What makes Marcus unique: Marcus has a one-of-a-kind on-time payment incentive that allows you to defer a loan payment after paying on time for 12 months (interest continues to accrue during this month). You can use the payment reward as soon as you earn it or later.

  • No origination fee – Marcus does not charge an origination fee upfront.
  • Late fees do not apply – If you are late on a payment, you will not be charged a fee, but you will be charged interest.
  • Loan terms are flexible, allowing you to borrow up to $40,000 and repay it over 36 to 72 months.
  • Good credit may be required — According to Goldman Sachs’ 2020 annual report, the majority of Marcus borrowers had credit scores of 660 or higher.

Conclusion

If you want to fund your wedding, a wedding loan is a wonderful alternative to explore, especially if you have good credit or can find a loan with a low APR and no early repayment penalty. The cost of a wedding loan, as well as the APR you will be eligible for, is determined by your credit score and other factors utilized by the lender to evaluate your eligibility for their best rates.
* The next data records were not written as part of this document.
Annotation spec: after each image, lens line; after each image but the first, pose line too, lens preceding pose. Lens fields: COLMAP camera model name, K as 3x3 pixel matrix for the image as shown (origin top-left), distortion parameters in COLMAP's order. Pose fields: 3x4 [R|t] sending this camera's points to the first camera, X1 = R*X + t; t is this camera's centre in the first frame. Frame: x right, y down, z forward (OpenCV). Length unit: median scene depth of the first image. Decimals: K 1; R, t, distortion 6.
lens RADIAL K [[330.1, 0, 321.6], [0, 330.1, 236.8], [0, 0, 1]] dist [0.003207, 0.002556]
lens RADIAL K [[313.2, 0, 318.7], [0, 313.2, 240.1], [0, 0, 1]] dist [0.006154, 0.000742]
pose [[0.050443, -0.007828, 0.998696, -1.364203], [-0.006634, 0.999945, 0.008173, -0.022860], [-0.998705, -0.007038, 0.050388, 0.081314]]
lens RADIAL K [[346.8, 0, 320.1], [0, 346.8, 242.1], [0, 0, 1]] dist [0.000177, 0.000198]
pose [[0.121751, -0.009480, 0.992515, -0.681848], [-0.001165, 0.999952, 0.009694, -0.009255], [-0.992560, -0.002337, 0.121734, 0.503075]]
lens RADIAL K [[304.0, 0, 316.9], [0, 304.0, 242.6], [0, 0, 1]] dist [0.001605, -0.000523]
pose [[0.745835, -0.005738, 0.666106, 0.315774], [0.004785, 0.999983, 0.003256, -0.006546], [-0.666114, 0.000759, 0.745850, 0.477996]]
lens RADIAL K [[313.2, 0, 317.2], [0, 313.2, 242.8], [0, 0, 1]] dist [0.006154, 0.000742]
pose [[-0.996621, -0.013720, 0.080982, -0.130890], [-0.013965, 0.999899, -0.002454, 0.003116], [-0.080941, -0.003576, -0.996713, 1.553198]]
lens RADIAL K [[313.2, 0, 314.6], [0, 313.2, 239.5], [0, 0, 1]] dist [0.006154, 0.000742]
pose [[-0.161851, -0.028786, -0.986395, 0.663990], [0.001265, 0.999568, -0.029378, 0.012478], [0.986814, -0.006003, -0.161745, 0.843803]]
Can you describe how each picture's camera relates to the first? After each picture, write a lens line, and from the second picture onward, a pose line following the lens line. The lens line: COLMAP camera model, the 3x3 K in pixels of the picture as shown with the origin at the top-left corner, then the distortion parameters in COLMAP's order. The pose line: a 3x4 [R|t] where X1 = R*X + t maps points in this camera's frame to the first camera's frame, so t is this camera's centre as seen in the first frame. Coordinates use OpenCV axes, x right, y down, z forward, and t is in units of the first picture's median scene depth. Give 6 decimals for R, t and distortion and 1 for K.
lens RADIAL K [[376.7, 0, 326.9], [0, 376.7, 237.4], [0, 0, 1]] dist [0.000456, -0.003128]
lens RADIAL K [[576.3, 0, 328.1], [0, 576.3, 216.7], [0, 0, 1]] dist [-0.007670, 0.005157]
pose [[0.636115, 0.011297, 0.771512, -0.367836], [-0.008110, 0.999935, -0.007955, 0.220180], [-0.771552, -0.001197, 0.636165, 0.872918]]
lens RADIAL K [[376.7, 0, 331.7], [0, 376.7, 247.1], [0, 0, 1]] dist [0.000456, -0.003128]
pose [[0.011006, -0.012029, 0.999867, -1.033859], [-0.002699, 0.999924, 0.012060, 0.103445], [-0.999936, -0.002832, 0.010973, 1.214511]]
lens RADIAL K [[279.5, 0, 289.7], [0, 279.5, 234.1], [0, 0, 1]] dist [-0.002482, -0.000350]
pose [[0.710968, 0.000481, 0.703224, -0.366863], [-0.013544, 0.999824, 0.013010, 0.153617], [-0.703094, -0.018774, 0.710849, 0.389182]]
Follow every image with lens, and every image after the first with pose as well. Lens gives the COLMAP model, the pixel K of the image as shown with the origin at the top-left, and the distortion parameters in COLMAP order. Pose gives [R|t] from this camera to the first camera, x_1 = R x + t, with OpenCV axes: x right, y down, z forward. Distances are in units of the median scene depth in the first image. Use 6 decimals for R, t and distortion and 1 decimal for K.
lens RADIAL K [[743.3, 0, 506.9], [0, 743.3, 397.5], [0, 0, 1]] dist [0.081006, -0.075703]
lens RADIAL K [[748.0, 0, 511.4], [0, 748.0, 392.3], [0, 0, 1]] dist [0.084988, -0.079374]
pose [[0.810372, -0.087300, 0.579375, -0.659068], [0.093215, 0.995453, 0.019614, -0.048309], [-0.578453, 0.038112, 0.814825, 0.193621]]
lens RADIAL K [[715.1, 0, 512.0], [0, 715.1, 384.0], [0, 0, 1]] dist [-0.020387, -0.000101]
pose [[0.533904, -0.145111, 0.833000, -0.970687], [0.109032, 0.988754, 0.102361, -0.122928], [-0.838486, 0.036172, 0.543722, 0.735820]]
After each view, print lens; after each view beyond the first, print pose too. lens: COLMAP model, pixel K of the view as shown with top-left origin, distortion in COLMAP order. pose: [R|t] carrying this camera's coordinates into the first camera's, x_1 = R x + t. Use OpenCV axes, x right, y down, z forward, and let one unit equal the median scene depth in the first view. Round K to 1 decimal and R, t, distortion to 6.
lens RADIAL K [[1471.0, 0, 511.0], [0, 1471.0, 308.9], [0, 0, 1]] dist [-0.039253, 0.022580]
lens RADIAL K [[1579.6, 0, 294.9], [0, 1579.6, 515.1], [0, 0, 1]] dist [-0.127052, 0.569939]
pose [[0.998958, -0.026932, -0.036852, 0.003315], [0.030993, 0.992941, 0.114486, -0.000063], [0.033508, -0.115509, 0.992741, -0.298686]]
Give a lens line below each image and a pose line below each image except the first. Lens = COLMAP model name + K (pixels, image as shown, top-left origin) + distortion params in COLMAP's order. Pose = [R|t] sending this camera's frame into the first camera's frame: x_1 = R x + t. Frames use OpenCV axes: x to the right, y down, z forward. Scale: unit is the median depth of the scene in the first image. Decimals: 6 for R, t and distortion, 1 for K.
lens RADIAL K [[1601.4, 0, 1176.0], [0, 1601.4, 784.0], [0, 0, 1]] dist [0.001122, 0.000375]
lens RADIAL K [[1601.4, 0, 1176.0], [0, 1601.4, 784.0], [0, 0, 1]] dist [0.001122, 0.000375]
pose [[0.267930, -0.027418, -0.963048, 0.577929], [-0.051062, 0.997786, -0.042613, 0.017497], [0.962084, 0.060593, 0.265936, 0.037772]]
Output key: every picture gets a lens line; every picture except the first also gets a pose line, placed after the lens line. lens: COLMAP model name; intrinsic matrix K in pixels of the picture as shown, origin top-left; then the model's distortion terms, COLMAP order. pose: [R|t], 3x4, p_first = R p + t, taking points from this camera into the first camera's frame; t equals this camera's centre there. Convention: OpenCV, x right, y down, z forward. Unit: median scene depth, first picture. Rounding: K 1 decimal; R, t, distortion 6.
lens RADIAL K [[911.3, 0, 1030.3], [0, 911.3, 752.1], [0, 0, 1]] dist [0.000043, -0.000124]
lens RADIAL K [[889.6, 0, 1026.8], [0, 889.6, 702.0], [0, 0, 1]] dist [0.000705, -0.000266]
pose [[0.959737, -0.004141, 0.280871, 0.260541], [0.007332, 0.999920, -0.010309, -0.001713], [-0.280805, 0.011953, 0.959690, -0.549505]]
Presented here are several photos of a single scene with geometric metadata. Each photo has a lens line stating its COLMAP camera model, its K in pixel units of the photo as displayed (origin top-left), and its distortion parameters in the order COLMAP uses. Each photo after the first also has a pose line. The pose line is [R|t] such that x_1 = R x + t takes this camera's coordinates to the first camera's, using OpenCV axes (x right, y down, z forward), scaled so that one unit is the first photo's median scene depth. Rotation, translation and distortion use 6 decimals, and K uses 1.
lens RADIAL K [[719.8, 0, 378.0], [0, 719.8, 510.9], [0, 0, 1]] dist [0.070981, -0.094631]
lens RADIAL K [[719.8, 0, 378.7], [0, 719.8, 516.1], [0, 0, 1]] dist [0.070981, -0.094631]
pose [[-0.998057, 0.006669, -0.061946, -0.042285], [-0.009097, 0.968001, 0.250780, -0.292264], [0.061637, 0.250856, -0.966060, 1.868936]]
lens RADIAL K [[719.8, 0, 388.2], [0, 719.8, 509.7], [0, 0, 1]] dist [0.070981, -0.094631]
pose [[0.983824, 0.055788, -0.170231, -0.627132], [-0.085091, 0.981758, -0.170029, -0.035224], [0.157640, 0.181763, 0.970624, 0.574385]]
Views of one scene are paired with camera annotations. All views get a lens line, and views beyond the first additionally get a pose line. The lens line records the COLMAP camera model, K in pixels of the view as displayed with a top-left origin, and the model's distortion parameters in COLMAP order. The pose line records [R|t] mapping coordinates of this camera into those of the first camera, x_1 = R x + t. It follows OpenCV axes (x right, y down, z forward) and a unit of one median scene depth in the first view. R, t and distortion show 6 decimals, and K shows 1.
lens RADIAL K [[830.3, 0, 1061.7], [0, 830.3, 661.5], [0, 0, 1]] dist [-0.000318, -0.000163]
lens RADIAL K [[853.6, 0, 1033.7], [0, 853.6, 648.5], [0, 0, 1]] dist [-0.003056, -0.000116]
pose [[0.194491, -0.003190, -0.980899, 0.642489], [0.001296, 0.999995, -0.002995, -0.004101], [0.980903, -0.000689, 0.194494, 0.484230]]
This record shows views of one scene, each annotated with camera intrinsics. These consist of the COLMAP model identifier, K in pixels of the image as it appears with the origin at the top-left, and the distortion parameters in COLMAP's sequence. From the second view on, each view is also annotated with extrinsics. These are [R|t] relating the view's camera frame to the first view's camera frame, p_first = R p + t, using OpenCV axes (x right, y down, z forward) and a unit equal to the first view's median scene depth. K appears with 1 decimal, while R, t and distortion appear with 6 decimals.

People with new credit, weak credit, or good to exceptional credit will have varied options for the best wedding financing. Understand where you fall in order to obtain the best wedding loan options for your situation.

When comparing loans, read the fine print for information on how the lending process works. Be wary of sites that will perform a hard credit check in order to provide you with a rate. Finally, when comparing your options, keep an eye out for fees and additional expenditures.

Wedding Loans FAQs

Are wedding loans easy to get?

The process of obtaining a wedding loan is similar to that of obtaining a personal loan for any other purpose. And it isn’t really tough for the typical individual. A credit score of at least 660 is required for most personal loans. However, some will take lower credit ratings, even if they are in the bad range.

How much can you get for a wedding loan?

Wedding loans typically range from $1,000 to $100,000.

Is a wedding loan a secured loan?

A wedding loan is an unsecured personal loan (meaning it is not secured by anything you own, such as your home or car) that is sold for wedding expenses.